Ces commentaires interviennent alors que les tensions juridiques et réglementaires ne cessent de s’intensifier entre les opérateurs de marchés de prédiction et les autorités étatiques chargées des jeux, plusieurs États contestant la légalité des contrats relatifs à des événements sportifs proposés par des bourses réglementées au niveau fédéral.

La CFTC propose un nouveau processus d’examen

Dans un communiqué publié mercredi, la CFTC a déclaré que les règles proposées visaient à mettre en place un processus structuré permettant de déterminer si les contrats sur événements impliquent des activités visées par la loi sur les bourses de matières premières (Commodity Exchange Act), notamment le terrorisme, l’assassinat, la guerre, les jeux ou tout comportement illégal au regard de la législation fédérale ou des États.
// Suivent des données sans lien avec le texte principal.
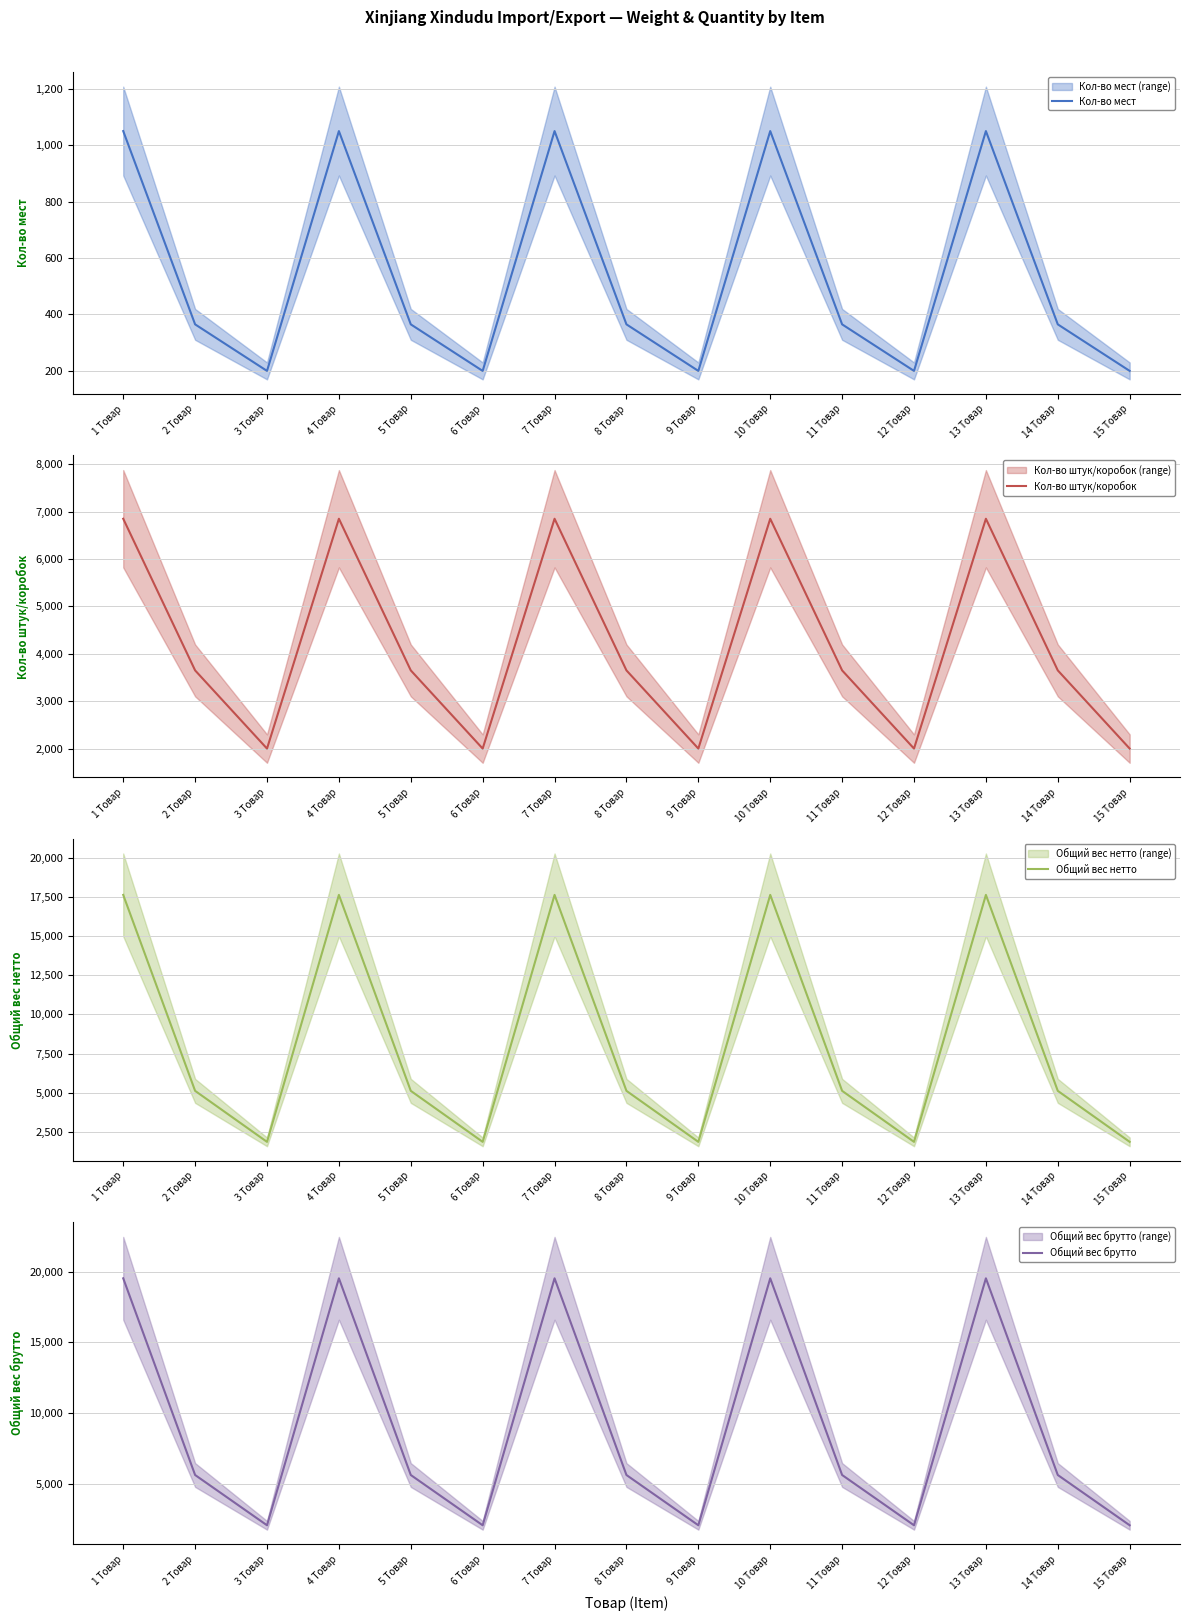

Reading left to right, transcribe all the data shown in this chart.

Кол-во мест: 1050.0	365.0	200.0	1050.0	365.0	200.0	1050.0	365.0	200.0	1050.0	365.0	200.0	1050.0	365.0	200.0
Кол-во штук/коробок: 6850.0	3650.0	2000.0	6850.0	3650.0	2000.0	6850.0	3650.0	2000.0	6850.0	3650.0	2000.0	6850.0	3650.0	2000.0
Общий вес нетто: 17624.0	5115.5	1860.0	17624.0	5115.5	1860.0	17624.0	5115.5	1860.0	17624.0	5115.5	1860.0	17624.0	5115.5	1860.0
Общий вес брутто: 19524.0	5615.5	2060.0	19524.0	5615.5	2060.0	19524.0	5615.5	2060.0	19524.0	5615.5	2060.0	19524.0	5615.5	2060.0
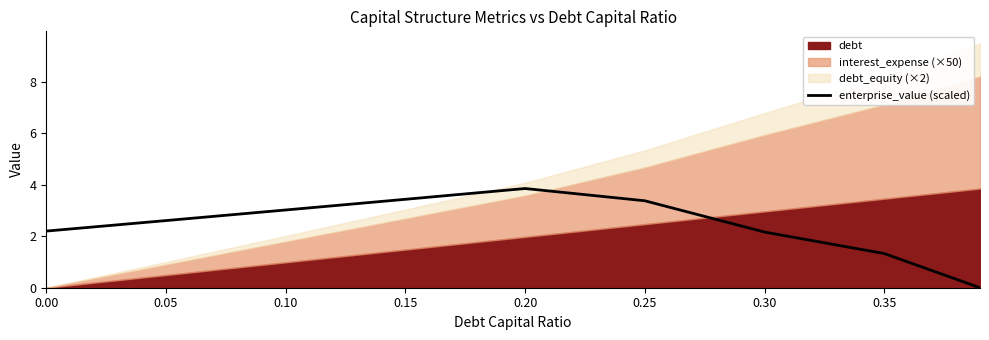

True or false: enterprise_value (scaled) has a value of 0.8 at 0.35.

False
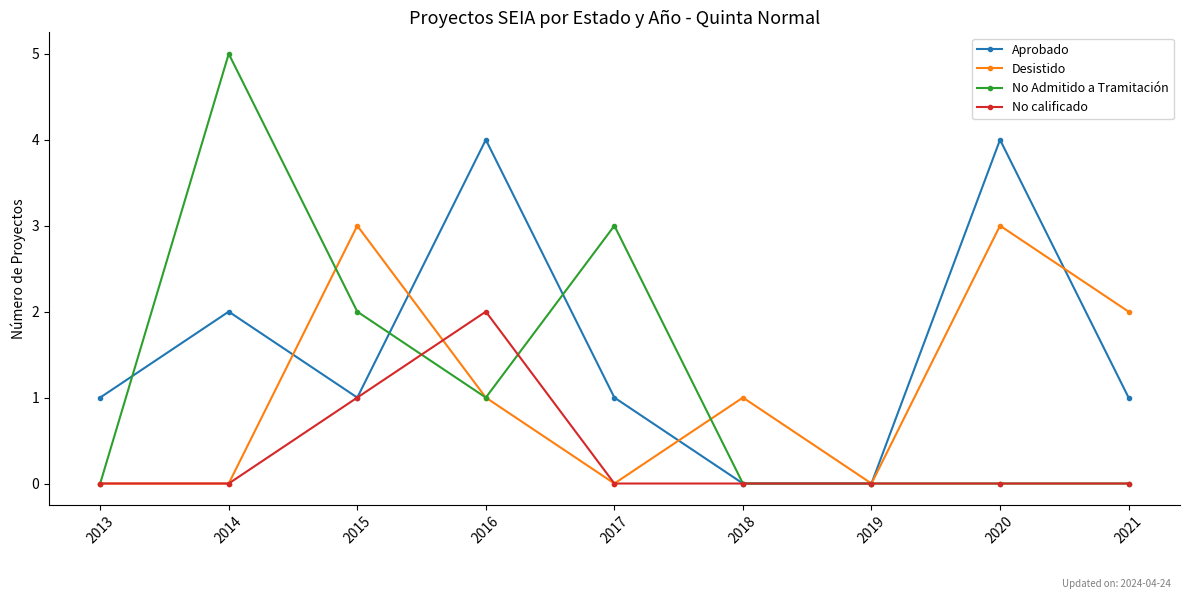

What is the approximate value of No Admitido a Tramitación at 2017?

3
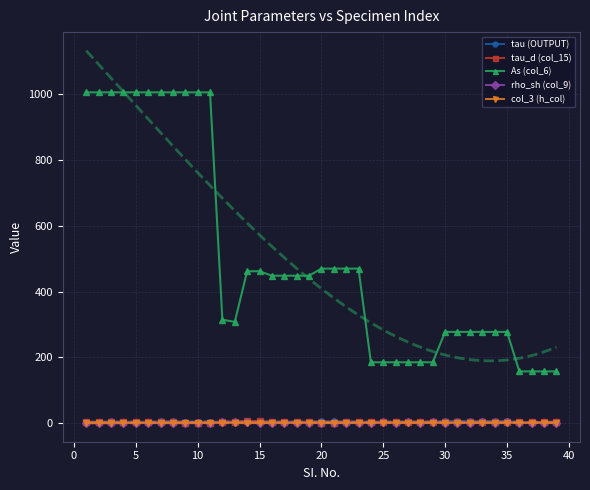

True or false: tau_d (col_15) has more than 0 interior local peaks.

True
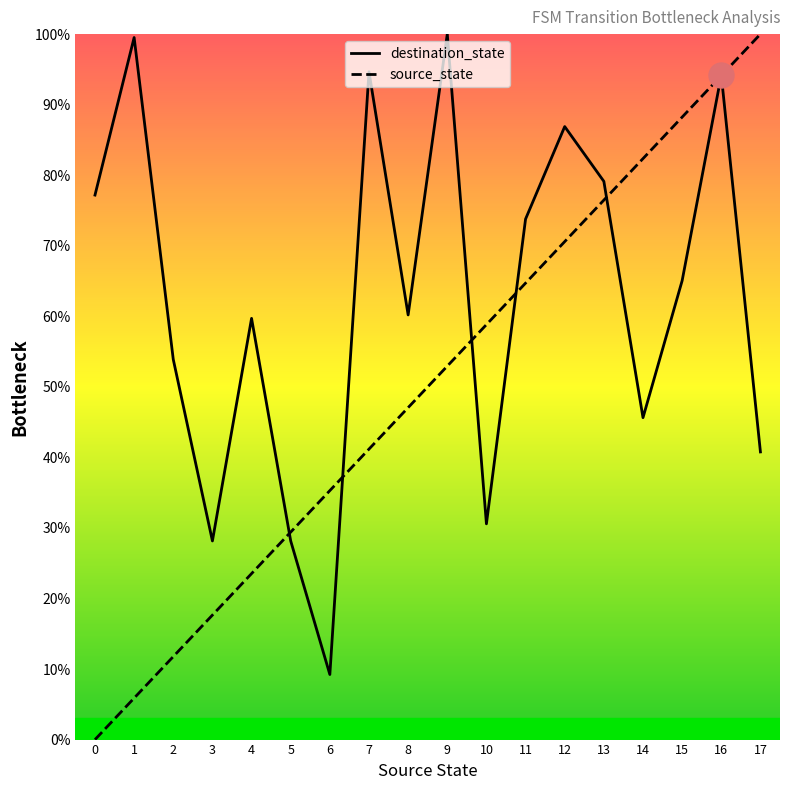

At how many categories does at least one series exceed 85?

7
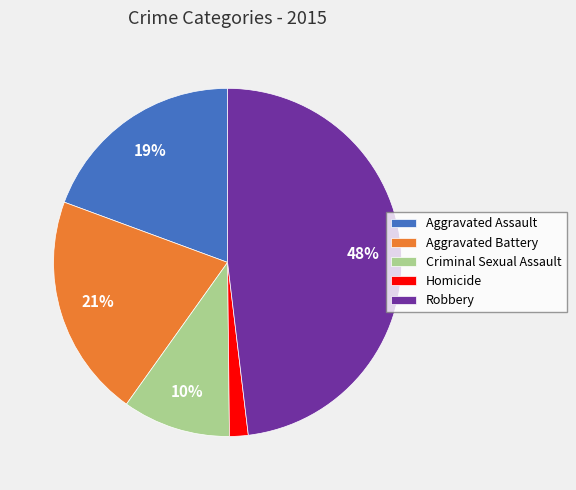

What is the smallest slice in the pie chart?

Homicide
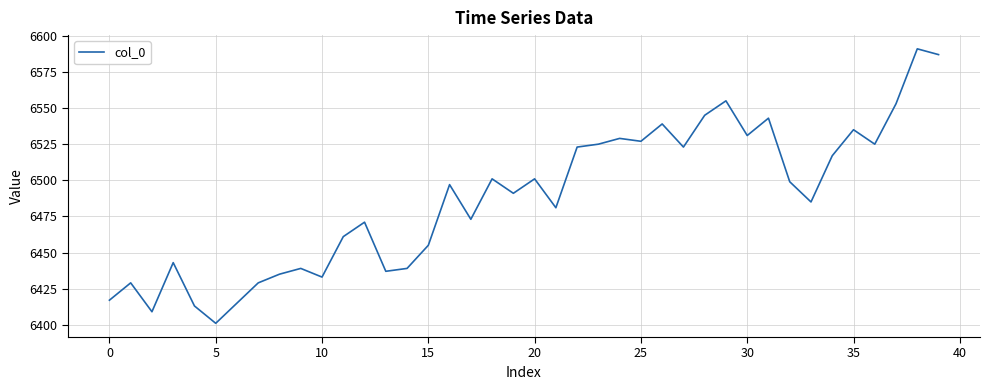

What is the greatest value displayed?

6591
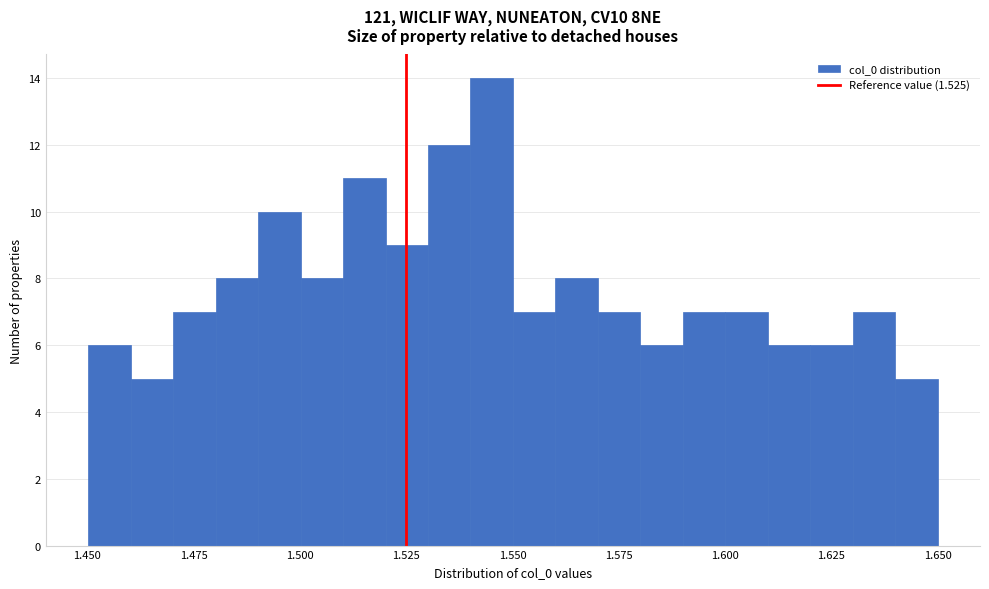

Around what value on the x-axis is the tallest bar? Give the approximate position of its centre, as read against the axis.

1.545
Selon l’autorité de régulation, la croissance des contrats sur événements négociés sur des plateformes enregistrées auprès de la CFTC, en particulier ceux liés à des événements sportifs, a rendu nécessaire une plus grande clarté.

« La CFTC protégera l’intégrité de nos marchés réglementés sans faire obstacle à une innovation responsable », a déclaré Michael Selig, président de la CFTC. « Cette proposition offre à la Commission un cadre durable et transparent pour identifier les contrats que le Congrès nous a demandé d’examiner de près, tout en permettant aux marchés légitimes de se développer. »

La proposition prévoit un processus d’examen de 90 jours et introduit une série de critères d’intérêt public à appliquer au cas par cas pour chaque contrat. Elle vise également à définir des termes clés de la loi, notamment « impliquer » et « jeux ».

Les contrats sportifs font toujours l’objet d’une surveillance étroite

Bien que le cadre proposé n’introduise pas d’interdiction générale des contrats liés au sport, les documents publiés par la CFTC indiquent que certains marchés pourraient être considérés comme contraires à l’intérêt public.

Il s’agit notamment de « micro-paris » très spécifiques, tels que les paris sur un seul lancer au baseball ou sur un tir précis effectué par un joueur en particulier. Les contrats liés aux blessures des joueurs, aux décisions arbitrales, aux altercations physiques et aux événements sportifs pré-universitaires pourraient également faire l’objet d’une surveillance accrue.

En revanche, les contrats basés sur des résultats sportifs plus généraux, tels que les scores finaux, la progression dans les tournois et les indicateurs de performance sur l’ensemble de la saison, sont considérés plus favorablement par la Commission car ils peuvent apporter des informations et des avantages en matière de découverte des prix tout en présentant des risques de manipulation moindres.

La proposition aborde également les contrats liés à des événements politiques, la CFTC indiquant que les élections ne relèvent pas de son interprétation des jeux car les résultats sont déterminés par les choix des électeurs plutôt que par le hasard. Une période de consultation publique de 45 jours est désormais ouverte.